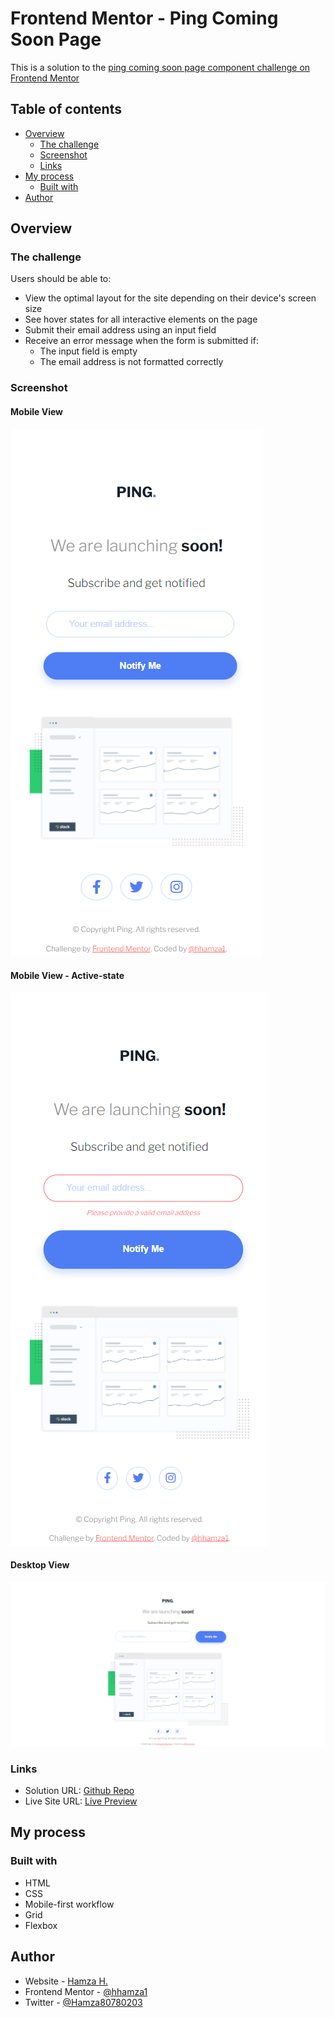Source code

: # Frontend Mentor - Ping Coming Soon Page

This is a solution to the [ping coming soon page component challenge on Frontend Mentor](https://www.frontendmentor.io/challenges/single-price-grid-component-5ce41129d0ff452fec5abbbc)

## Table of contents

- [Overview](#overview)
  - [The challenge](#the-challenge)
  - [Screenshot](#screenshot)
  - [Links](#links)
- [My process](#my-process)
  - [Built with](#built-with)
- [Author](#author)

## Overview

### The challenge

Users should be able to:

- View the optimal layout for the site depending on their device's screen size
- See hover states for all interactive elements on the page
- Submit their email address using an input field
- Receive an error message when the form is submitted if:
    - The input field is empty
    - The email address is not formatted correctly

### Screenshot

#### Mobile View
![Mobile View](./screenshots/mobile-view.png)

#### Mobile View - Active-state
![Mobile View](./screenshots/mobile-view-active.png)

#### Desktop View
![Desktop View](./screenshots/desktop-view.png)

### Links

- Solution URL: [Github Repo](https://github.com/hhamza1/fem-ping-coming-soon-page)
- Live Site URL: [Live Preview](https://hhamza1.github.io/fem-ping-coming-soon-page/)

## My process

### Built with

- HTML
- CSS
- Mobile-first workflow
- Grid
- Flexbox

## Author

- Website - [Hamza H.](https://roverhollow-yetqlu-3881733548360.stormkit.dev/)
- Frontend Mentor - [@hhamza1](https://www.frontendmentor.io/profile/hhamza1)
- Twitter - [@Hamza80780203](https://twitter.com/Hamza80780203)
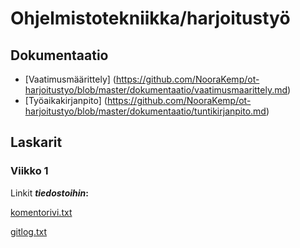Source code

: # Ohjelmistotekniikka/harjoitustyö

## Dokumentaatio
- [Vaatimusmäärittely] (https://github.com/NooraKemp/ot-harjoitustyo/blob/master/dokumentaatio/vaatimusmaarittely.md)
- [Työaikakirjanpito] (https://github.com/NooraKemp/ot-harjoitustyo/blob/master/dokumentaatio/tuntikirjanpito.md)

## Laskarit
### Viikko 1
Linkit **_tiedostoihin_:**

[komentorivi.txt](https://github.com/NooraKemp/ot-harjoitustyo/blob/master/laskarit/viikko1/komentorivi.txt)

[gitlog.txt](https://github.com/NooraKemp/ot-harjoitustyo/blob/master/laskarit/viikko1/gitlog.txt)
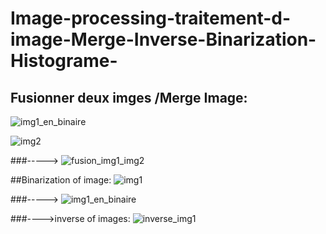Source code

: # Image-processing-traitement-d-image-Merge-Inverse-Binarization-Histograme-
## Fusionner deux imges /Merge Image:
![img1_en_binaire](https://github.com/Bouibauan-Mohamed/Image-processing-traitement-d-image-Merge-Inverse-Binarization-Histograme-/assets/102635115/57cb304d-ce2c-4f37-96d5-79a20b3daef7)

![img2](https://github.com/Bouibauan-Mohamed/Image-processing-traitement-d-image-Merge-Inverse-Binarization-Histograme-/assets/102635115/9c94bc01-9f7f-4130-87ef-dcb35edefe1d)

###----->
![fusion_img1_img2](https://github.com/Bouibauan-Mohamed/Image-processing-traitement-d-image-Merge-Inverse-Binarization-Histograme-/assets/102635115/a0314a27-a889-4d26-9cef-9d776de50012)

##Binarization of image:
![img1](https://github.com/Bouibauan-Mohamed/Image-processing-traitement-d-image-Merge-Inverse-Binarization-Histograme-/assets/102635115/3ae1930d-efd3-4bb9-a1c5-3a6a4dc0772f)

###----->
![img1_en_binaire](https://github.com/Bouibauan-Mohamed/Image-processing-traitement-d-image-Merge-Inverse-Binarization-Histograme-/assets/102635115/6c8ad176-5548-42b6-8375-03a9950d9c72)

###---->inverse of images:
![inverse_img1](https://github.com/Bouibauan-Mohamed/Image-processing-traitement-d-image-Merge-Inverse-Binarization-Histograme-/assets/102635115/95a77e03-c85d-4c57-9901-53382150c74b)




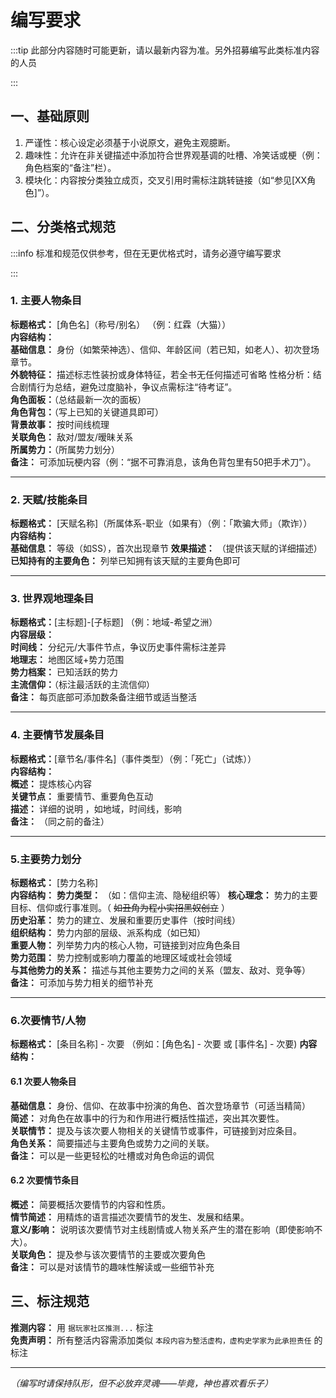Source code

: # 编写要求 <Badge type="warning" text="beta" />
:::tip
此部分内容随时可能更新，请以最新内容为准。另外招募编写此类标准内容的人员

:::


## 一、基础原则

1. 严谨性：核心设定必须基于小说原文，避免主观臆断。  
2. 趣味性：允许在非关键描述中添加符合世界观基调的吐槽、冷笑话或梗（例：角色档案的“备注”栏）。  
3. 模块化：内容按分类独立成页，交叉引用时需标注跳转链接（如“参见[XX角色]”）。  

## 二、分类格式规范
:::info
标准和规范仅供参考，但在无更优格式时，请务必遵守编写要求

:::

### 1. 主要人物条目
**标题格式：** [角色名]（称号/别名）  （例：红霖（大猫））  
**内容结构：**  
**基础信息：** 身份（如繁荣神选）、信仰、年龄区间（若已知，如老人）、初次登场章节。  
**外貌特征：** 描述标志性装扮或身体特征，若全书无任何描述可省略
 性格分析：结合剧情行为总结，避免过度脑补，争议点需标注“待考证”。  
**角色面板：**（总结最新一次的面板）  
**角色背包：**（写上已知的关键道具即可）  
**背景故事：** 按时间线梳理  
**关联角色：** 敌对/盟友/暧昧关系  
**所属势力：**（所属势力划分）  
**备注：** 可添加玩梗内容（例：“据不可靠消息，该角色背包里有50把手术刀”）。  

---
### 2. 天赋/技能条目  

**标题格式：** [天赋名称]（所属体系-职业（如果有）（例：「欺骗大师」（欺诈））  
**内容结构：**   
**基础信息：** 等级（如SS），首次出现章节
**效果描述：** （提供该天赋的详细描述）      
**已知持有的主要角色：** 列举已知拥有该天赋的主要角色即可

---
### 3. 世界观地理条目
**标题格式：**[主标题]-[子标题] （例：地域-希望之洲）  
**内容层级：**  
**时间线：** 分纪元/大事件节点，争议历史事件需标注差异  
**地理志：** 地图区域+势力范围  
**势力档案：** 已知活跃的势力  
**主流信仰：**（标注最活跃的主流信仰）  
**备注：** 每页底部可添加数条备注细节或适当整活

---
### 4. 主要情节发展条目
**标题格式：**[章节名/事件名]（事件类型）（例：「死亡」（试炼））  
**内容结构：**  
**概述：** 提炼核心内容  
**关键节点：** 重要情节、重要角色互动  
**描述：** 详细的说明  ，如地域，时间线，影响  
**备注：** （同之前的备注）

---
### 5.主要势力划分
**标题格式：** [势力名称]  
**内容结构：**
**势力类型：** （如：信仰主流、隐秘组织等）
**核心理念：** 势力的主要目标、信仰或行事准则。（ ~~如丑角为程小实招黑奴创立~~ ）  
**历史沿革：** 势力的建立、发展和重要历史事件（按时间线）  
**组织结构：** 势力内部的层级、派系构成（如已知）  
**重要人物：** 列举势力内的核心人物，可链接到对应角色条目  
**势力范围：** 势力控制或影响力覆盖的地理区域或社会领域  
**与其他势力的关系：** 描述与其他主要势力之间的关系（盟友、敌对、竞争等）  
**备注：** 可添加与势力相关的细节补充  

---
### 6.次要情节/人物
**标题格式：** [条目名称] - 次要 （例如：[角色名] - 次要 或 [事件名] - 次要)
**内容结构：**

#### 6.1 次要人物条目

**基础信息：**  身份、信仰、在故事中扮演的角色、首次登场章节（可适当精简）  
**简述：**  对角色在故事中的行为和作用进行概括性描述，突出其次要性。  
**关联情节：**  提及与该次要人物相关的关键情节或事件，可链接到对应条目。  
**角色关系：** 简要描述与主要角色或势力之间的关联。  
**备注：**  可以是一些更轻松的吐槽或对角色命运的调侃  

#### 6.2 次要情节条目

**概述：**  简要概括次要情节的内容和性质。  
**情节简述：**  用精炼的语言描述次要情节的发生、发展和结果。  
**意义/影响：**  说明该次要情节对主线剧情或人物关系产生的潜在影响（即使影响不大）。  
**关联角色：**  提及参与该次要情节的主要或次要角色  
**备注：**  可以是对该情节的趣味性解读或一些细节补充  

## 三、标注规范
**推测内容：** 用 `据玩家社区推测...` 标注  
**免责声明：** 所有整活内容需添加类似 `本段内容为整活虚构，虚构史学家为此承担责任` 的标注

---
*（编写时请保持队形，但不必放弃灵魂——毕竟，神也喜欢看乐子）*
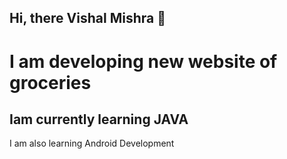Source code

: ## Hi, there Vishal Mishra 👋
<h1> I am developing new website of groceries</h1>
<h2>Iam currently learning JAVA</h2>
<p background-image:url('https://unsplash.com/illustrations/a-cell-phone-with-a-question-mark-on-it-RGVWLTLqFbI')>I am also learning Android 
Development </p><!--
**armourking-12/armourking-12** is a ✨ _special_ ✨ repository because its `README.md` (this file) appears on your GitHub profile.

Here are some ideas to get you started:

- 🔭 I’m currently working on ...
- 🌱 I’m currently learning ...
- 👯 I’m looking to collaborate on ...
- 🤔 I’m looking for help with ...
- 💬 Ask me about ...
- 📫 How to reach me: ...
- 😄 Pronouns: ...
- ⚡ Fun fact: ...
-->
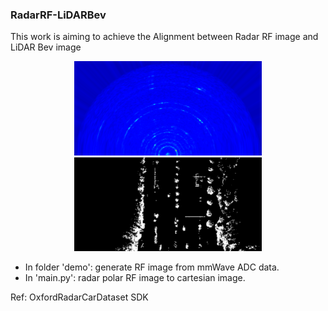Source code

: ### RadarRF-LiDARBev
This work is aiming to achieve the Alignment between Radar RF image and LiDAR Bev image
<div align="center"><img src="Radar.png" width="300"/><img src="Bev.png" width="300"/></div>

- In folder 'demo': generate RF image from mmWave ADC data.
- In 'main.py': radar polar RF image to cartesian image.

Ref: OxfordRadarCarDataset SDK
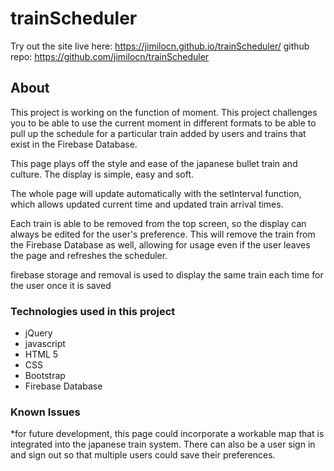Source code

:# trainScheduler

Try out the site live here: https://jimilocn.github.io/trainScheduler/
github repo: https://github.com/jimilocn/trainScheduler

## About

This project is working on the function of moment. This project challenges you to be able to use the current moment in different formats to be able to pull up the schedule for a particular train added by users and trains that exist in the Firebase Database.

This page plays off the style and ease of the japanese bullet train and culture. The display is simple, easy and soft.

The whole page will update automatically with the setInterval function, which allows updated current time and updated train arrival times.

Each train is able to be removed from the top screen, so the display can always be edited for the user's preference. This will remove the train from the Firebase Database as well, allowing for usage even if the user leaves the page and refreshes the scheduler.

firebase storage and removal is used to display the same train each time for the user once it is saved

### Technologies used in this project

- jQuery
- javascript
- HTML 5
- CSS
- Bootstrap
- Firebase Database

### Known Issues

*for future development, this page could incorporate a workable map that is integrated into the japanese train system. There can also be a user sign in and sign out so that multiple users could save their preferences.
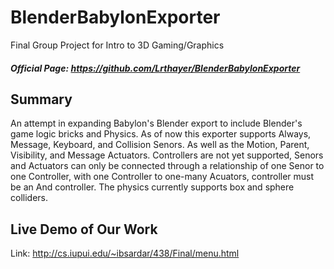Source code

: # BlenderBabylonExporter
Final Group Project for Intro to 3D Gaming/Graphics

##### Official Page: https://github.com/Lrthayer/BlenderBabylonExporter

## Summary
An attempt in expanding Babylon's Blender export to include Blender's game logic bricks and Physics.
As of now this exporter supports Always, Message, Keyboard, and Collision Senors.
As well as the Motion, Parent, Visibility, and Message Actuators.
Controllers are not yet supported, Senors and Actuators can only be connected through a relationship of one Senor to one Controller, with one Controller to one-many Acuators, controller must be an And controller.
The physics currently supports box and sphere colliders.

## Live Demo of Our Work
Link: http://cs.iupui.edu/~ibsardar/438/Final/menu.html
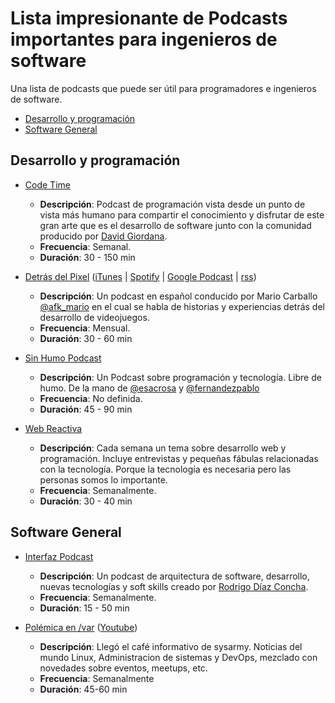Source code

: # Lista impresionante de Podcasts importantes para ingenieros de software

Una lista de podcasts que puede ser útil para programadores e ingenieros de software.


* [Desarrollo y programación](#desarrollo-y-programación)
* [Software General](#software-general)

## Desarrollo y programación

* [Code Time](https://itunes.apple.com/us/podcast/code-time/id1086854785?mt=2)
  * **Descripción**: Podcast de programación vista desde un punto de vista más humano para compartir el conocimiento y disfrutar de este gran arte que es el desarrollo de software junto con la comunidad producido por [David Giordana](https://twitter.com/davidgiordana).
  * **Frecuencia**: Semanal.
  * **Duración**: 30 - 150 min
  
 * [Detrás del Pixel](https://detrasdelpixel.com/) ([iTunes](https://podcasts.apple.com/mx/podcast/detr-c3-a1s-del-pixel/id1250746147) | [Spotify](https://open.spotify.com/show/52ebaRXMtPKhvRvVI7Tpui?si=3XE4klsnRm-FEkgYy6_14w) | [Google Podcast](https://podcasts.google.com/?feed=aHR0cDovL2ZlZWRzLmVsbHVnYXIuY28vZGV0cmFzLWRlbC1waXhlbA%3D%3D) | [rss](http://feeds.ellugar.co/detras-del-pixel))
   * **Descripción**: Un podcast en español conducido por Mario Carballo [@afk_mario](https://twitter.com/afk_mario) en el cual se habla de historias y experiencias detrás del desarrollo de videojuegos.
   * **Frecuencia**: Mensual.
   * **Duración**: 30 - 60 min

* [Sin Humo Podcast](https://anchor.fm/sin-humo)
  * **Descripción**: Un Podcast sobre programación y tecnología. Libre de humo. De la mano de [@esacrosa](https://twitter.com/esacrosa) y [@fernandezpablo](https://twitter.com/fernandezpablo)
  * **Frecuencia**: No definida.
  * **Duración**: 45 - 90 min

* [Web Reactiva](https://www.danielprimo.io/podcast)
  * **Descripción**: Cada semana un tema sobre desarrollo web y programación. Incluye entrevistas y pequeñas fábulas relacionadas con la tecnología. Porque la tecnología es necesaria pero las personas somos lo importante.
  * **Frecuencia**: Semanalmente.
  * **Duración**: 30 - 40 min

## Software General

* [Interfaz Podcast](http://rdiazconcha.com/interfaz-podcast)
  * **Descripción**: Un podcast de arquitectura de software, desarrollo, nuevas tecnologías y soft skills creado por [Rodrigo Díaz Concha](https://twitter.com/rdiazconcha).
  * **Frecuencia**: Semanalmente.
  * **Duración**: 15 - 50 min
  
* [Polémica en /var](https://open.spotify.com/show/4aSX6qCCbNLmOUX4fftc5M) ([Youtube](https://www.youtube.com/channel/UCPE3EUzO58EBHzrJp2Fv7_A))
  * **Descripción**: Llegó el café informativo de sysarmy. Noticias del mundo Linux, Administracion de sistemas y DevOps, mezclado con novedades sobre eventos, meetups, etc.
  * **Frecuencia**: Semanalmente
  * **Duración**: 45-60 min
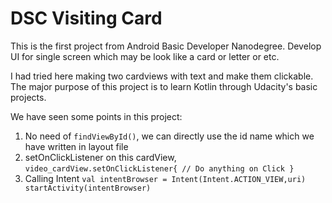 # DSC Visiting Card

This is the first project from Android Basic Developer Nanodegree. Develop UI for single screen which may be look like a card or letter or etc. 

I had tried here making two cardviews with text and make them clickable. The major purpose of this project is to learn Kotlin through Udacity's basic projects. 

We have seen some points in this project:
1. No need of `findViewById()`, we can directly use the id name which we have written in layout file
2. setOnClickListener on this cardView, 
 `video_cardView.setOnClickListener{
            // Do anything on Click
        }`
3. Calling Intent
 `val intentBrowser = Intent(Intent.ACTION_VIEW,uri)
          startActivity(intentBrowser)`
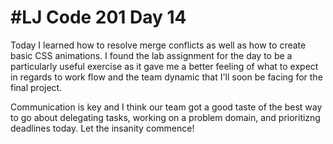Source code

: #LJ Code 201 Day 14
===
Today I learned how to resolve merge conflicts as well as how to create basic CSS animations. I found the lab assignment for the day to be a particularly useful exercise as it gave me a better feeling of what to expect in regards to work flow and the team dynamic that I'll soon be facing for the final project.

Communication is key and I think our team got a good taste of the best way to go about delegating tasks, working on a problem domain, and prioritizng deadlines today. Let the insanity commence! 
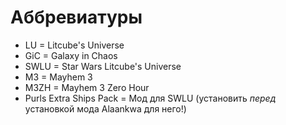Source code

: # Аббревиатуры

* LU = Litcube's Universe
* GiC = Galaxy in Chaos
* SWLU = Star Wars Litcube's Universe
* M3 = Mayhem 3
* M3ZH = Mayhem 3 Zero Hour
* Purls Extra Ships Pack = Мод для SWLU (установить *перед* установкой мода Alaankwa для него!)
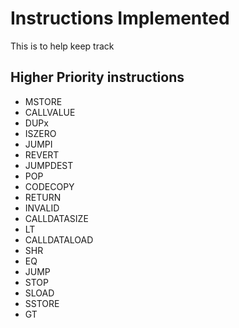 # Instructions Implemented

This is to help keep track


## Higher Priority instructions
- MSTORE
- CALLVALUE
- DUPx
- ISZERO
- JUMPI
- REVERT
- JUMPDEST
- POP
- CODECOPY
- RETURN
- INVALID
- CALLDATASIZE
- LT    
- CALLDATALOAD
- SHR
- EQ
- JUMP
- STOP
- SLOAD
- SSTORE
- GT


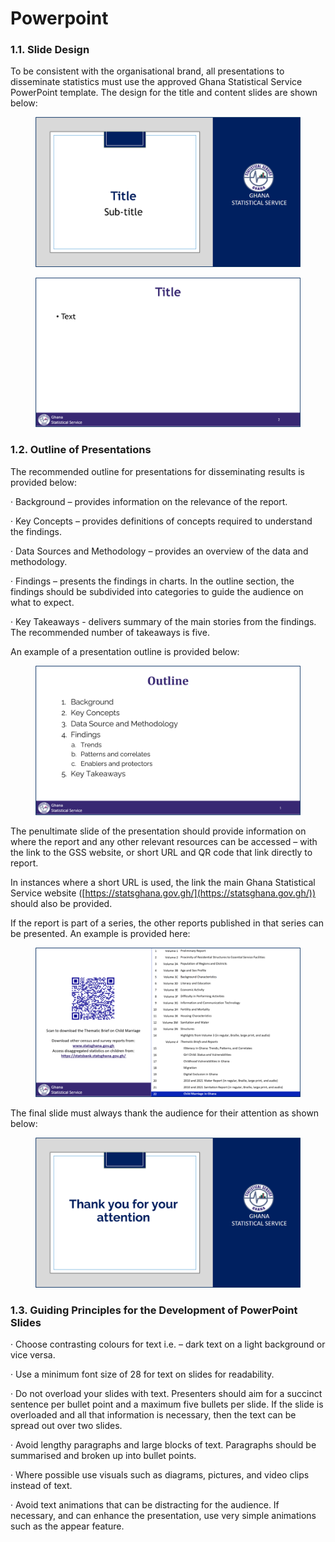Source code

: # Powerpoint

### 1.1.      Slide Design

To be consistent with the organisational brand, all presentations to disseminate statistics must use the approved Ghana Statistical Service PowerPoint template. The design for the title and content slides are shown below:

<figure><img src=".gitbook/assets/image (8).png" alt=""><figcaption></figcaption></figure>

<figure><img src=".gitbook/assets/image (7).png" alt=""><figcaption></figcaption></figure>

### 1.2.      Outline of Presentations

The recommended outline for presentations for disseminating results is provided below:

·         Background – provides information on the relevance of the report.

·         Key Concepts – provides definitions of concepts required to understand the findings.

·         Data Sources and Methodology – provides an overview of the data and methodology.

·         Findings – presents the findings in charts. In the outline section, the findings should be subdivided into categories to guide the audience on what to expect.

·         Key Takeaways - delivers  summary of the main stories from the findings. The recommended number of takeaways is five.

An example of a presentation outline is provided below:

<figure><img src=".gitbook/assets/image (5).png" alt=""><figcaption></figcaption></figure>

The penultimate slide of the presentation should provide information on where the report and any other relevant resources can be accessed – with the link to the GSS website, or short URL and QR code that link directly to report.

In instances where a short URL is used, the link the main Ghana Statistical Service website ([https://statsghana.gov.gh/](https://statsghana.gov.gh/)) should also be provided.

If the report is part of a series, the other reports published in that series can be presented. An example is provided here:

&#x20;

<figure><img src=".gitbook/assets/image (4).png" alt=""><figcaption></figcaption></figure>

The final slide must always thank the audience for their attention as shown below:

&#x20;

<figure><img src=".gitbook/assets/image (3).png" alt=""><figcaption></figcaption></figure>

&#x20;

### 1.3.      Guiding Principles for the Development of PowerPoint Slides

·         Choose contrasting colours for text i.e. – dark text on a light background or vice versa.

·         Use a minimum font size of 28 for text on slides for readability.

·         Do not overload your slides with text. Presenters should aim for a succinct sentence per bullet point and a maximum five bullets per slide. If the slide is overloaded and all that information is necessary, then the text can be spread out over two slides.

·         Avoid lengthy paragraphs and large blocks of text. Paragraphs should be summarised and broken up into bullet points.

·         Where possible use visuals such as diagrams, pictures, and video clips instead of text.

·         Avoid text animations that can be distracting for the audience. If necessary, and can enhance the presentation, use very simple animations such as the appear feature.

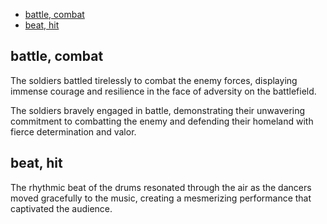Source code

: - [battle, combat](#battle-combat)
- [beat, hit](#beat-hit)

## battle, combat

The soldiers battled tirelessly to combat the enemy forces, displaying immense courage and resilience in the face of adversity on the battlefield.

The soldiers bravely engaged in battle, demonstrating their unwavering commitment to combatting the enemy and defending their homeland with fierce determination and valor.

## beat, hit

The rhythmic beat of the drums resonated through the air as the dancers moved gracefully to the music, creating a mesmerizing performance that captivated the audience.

WHAT IS EXPECTED: Work out how many lines of the listing above include "frontendmentor"; the reply is that number alone.

ANSWER BOX: 2